*SOURCE INFORMATION*:
=== Section Start ===

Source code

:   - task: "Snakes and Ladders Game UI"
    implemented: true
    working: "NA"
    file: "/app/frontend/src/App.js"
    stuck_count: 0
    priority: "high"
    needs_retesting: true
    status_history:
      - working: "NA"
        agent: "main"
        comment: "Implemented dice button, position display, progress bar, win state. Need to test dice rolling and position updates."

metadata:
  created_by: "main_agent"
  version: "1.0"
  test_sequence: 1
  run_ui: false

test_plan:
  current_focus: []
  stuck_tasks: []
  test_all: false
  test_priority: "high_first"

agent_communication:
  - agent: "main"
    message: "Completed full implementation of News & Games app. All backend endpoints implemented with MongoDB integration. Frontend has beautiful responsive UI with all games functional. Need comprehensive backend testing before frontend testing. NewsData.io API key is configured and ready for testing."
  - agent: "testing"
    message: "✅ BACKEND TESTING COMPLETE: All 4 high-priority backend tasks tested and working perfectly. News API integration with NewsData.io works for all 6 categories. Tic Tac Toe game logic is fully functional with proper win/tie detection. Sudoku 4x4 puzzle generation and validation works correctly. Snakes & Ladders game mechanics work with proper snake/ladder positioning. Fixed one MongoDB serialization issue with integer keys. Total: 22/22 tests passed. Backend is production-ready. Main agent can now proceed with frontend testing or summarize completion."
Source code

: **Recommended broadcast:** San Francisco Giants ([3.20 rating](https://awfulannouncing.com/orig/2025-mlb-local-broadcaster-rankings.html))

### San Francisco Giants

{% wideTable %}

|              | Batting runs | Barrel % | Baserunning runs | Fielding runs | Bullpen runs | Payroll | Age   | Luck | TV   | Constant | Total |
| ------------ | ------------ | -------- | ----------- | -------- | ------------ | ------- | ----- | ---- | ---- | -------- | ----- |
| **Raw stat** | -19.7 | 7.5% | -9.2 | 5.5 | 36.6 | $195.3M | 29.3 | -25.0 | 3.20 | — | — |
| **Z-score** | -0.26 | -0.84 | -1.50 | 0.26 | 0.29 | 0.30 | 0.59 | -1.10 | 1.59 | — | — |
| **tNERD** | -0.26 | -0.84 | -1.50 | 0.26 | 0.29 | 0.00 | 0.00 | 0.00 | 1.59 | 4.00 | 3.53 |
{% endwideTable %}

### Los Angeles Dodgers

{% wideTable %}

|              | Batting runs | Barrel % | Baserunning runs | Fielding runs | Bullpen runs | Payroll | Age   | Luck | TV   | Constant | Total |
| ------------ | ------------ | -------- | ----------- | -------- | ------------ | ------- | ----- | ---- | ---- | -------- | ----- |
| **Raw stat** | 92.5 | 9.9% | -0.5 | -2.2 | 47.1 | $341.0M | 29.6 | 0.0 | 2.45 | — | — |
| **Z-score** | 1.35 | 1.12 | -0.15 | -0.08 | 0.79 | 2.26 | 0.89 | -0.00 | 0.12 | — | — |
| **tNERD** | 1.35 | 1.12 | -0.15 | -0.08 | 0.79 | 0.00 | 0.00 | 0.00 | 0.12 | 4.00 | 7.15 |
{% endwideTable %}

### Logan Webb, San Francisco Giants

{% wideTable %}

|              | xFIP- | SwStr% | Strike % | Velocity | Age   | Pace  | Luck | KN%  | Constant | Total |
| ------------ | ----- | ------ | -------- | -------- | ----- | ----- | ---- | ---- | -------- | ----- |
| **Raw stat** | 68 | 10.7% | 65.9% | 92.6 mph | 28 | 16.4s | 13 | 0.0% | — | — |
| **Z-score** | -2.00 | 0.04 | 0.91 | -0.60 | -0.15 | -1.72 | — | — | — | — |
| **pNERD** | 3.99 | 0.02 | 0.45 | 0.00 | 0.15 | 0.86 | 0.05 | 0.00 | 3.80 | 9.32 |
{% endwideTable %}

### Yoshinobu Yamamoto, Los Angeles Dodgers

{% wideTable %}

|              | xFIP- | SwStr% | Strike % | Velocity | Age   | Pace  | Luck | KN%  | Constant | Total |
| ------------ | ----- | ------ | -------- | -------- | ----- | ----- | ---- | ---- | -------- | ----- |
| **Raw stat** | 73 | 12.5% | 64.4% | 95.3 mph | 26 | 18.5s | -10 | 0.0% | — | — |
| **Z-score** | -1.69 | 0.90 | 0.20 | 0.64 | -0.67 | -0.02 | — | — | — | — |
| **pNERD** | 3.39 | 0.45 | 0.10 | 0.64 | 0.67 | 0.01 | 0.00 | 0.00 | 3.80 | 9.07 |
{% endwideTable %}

=== Section End ===

*WORK TO BE COMPLETED*:
Give back all of the entries above, unchanged in every word.

*EXERCISE SOLUTION*:
Source code

:   - task: "Snakes and Ladders Game UI"
    implemented: true
    working: "NA"
    file: "/app/frontend/src/App.js"
    stuck_count: 0
    priority: "high"
    needs_retesting: true
    status_history:
      - working: "NA"
        agent: "main"
        comment: "Implemented dice button, position display, progress bar, win state. Need to test dice rolling and position updates."

metadata:
  created_by: "main_agent"
  version: "1.0"
  test_sequence: 1
  run_ui: false

test_plan:
  current_focus: []
  stuck_tasks: []
  test_all: false
  test_priority: "high_first"

agent_communication:
  - agent: "main"
    message: "Completed full implementation of News & Games app. All backend endpoints implemented with MongoDB integration. Frontend has beautiful responsive UI with all games functional. Need comprehensive backend testing before frontend testing. NewsData.io API key is configured and ready for testing."
  - agent: "testing"
    message: "✅ BACKEND TESTING COMPLETE: All 4 high-priority backend tasks tested and working perfectly. News API integration with NewsData.io works for all 6 categories. Tic Tac Toe game logic is fully functional with proper win/tie detection. Sudoku 4x4 puzzle generation and validation works correctly. Snakes & Ladders game mechanics work with proper snake/ladder positioning. Fixed one MongoDB serialization issue with integer keys. Total: 22/22 tests passed. Backend is production-ready. Main agent can now proceed with frontend testing or summarize completion."
Source code

: **Recommended broadcast:** San Francisco Giants ([3.20 rating](https://awfulannouncing.com/orig/2025-mlb-local-broadcaster-rankings.html))

### San Francisco Giants

{% wideTable %}

|              | Batting runs | Barrel % | Baserunning runs | Fielding runs | Bullpen runs | Payroll | Age   | Luck | TV   | Constant | Total |
| ------------ | ------------ | -------- | ----------- | -------- | ------------ | ------- | ----- | ---- | ---- | -------- | ----- |
| **Raw stat** | -19.7 | 7.5% | -9.2 | 5.5 | 36.6 | $195.3M | 29.3 | -25.0 | 3.20 | — | — |
| **Z-score** | -0.26 | -0.84 | -1.50 | 0.26 | 0.29 | 0.30 | 0.59 | -1.10 | 1.59 | — | — |
| **tNERD** | -0.26 | -0.84 | -1.50 | 0.26 | 0.29 | 0.00 | 0.00 | 0.00 | 1.59 | 4.00 | 3.53 |
{% endwideTable %}

### Los Angeles Dodgers

{% wideTable %}

|              | Batting runs | Barrel % | Baserunning runs | Fielding runs | Bullpen runs | Payroll | Age   | Luck | TV   | Constant | Total |
| ------------ | ------------ | -------- | ----------- | -------- | ------------ | ------- | ----- | ---- | ---- | -------- | ----- |
| **Raw stat** | 92.5 | 9.9% | -0.5 | -2.2 | 47.1 | $341.0M | 29.6 | 0.0 | 2.45 | — | — |
| **Z-score** | 1.35 | 1.12 | -0.15 | -0.08 | 0.79 | 2.26 | 0.89 | -0.00 | 0.12 | — | — |
| **tNERD** | 1.35 | 1.12 | -0.15 | -0.08 | 0.79 | 0.00 | 0.00 | 0.00 | 0.12 | 4.00 | 7.15 |
{% endwideTable %}

### Logan Webb, San Francisco Giants

{% wideTable %}

|              | xFIP- | SwStr% | Strike % | Velocity | Age   | Pace  | Luck | KN%  | Constant | Total |
| ------------ | ----- | ------ | -------- | -------- | ----- | ----- | ---- | ---- | -------- | ----- |
| **Raw stat** | 68 | 10.7% | 65.9% | 92.6 mph | 28 | 16.4s | 13 | 0.0% | — | — |
| **Z-score** | -2.00 | 0.04 | 0.91 | -0.60 | -0.15 | -1.72 | — | — | — | — |
| **pNERD** | 3.99 | 0.02 | 0.45 | 0.00 | 0.15 | 0.86 | 0.05 | 0.00 | 3.80 | 9.32 |
{% endwideTable %}

### Yoshinobu Yamamoto, Los Angeles Dodgers

{% wideTable %}

|              | xFIP- | SwStr% | Strike % | Velocity | Age   | Pace  | Luck | KN%  | Constant | Total |
| ------------ | ----- | ------ | -------- | -------- | ----- | ----- | ---- | ---- | -------- | ----- |
| **Raw stat** | 73 | 12.5% | 64.4% | 95.3 mph | 26 | 18.5s | -10 | 0.0% | — | — |
| **Z-score** | -1.69 | 0.90 | 0.20 | 0.64 | -0.67 | -0.02 | — | — | — | — |
| **pNERD** | 3.39 | 0.45 | 0.10 | 0.64 | 0.67 | 0.01 | 0.00 | 0.00 | 3.80 | 9.07 |
{% endwideTable %}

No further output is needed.